Donald Trump would do better if he focused more on the US than on Venezuela. This was stated by Venezuelan President Nicolas Maduro in a televised address, reported Agence France-Presse.
"President Trump could do better in his country and in the world. He would do better in his own country on economic and social issues and he would do better in the world if he were concerned with the affairs of his country“, said Maduro. “It is not possible for him to devote 70 percent of his speeches and statements and his time to Venezuela. And the US? The poor US, which needs the housing and the jobs that he can create? Let everyone take care of their country!“, Maduro said.
"Honestly, if I talk to him (Trump) again, I will tell him: “Let everyone mind their own business. Here in Venezuela, we are dealing with our own business, with Venezuelan business“, Maduro added.
Earlier this evening, Trump said that it would be wiser for Maduro to leave.
At the same time, in the Venezuelan capital Caracas, dozens of motorcyclists disguised as Caribbean pirates protested against the US seizure of ships transporting Venezuelan oil, Agence France-Presse reported.
One of the participants in the protest march said that people had joined it to denounce the biggest Caribbean pirate, namely the US. Another participant said that Venezuela is a country of peace, and the US is the one who invades and takes what belongs to someone else and takes it away.

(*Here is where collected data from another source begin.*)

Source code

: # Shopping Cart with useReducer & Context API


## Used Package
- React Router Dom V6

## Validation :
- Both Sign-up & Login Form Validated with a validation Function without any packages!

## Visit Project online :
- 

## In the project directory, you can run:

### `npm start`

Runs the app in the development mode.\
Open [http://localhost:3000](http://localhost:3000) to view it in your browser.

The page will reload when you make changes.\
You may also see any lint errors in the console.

A third participant in the march called Trump the “Dracula of crude oil“ because he was “a vampire who drank other countries' oil“.

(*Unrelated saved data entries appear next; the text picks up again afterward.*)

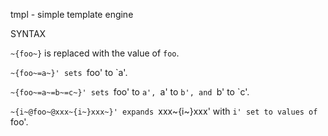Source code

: tmpl - simple template engine

SYNTAX

`~{foo~}` is replaced with the value of `foo`.

`~{foo~=a~}' sets `foo' to `a'.

`~{foo~=a~=b~=c~}' sets `foo' to `a', `a' to `b', and `b' to `c'.

`~{i~@foo~@xxx~{i~}xxx~}' expands `xxx~{i~}xxx' with `i' set to values of `foo'.
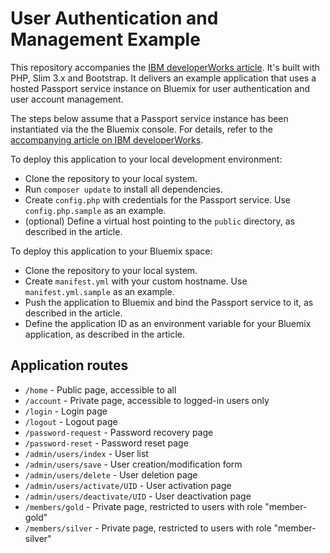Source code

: # User Authentication and Management Example

This repository accompanies the [IBM developerWorks article](https://www.ibm.com/developerworks/cloud/library/cl-bluemix-manage-authenticate-users-php-passport-1/index.html). It's built with PHP, Slim 3.x and Bootstrap. It delivers an example application that uses a hosted Passport service instance on Bluemix for user authentication and user account management. 

The steps below assume that a Passport service instance has been instantiated via the the Bluemix console. For details, refer to the [accompanying article on IBM developerWorks](https://www.ibm.com/developerworks/cloud/library/cl-bluemix-manage-authenticate-users-php-passport-1/index.html).

To deploy this application to your local development environment:

 * Clone the repository to your local system.
 * Run `composer update` to install all dependencies.
 * Create `config.php` with credentials for the Passport service. Use `config.php.sample` as an example.
 * (optional) Define a virtual host pointing to the `public` directory, as described in the article.
 
To deploy this application to your Bluemix space:

 * Clone the repository to your local system.
 * Create `manifest.yml` with your custom hostname. Use `manifest.yml.sample` as an example.
 * Push the application to Bluemix and bind the Passport service to it, as described in the article.
 * Define the application ID as an environment variable for your Bluemix application, as described in the article.
 
## Application routes

 * `/home` - Public page, accessible to all
 * `/account` - Private page, accessible to logged-in users only
 * `/login` - Login page
 * `/logout` - Logout page
 * `/password-request` - Password recovery page
 * `/password-reset` - Password reset page
 * `/admin/users/index` - User list
 * `/admin/users/save` - User creation/modification form
 * `/admin/users/delete` - User deletion page
 * `/admin/users/activate/UID` - User activation page
 * `/admin/users/deactivate/UID` - User deactivation page
 * `/members/gold` - Private page, restricted to users with role "member-gold" 
 * `/members/silver` - Private page, restricted to users with role "member-silver"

Trump and Maduro spoke by phone on November 21. The US recently said it would impose a naval blockade around Venezuela against oil tankers that are subject to sanctions and are considered part of Venezuela's shadow navy.
Since the summer, Trump has also deployed warships to the Caribbean, accusing Venezuela of using its oil to finance narco-terrorism, human trafficking, murder and kidnappings - something Caracas vehemently denies. Maduro believes Trump wants to remove him from power and seize Venezuela's oil reserves, the largest on the planet.

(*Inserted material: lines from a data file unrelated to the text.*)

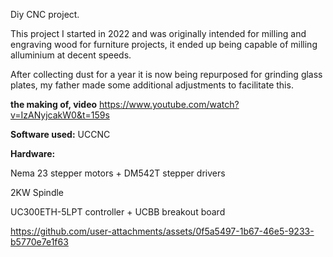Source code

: 
Diy CNC project.

This project I started in 2022 and was originally intended for milling and engraving wood for furniture projects, it ended up being capable of milling alluminium at decent speeds.

After collecting dust for a year it is now being repurposed for grinding glass plates, my father made some additional adjustments to facilitate this.

**the making of, video** https://www.youtube.com/watch?v=IzANyjcakW0&t=159s

**Software used:** UCCNC

**Hardware:**

Nema 23 stepper motors + DM542T stepper drivers

2KW Spindle

UC300ETH-5LPT controller + UCBB breakout board 



https://github.com/user-attachments/assets/0f5a5497-1b67-46e5-9233-b5770e7e1f63





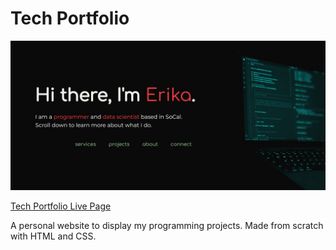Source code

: # Tech Portfolio

![Tech Portfolio Screenshot](images/page-screenshot.jpg)

[Tech Portfolio Live Page](https://eest12.github.io/)

A personal website to display my programming projects. Made from scratch with HTML and CSS.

Maduro warned in a letter to the United Nations that international markets could suffer consequences due to the strong US military presence in the Caribbean region and US Coast Guard operations targeting sanctioned oil tankers in the area, DPA reported. "Energy must not become a weapon of war," Maduro said in a letter to UN member states, which Foreign Minister Ivan Hill read at a press conference yesterday.
In the letter, Maduro condemned US attacks on suspected drug trafficking vessels, which he said had killed more than 100 people in recent months, as well as the blockade of oil tankers traveling to or from Venezuela.
Meanwhile, a US judge ordered the return of 137 Venezuelans deported to El Salvador, Reuters reported, citing information from “Bloomberg“.
The deported Venezuelans were taken to prison in the Central American country on charges of ties to criminal gangs. They were deported from the US to El Salvador in March.
But now US District Judge James Boasberg has ruled that their removal from the US violated their right to a fair trial and they have the right to return to US court to challenge their deportation. The Trump administration must present a plan to allow their return within two weeks, the judge ruled.